▸ **TASK GOAL**: Could you copy every line in the listing below that has the word "Example"?
········
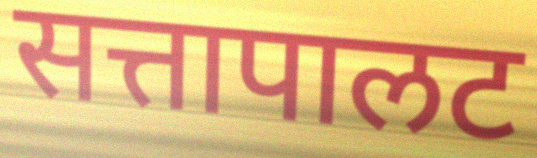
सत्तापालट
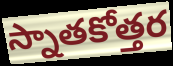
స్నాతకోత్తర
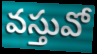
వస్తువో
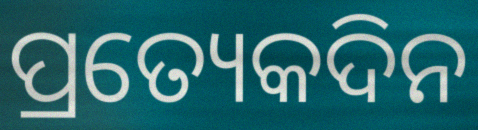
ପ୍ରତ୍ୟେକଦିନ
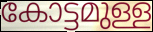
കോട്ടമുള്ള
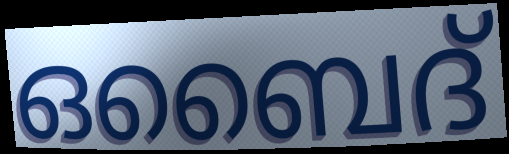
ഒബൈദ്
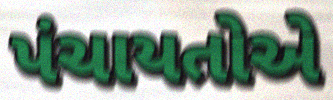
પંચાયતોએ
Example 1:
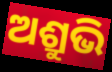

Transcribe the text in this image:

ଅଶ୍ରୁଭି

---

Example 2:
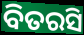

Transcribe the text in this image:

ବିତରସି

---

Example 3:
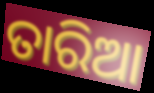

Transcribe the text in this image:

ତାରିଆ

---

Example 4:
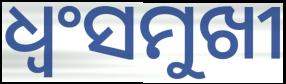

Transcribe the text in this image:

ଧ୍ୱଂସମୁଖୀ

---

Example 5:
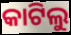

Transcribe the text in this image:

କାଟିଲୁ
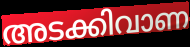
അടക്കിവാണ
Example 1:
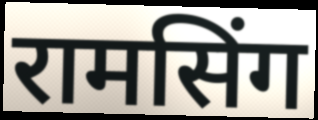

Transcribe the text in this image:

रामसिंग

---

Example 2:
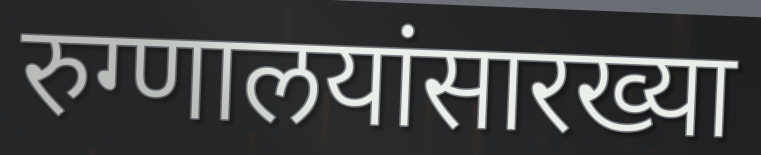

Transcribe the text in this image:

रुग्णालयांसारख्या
········
▸ **OUTPUT**:
Example 1:
Example 2:
Example 3:
Example 4:
Example 5:
Example 1:
Example 2:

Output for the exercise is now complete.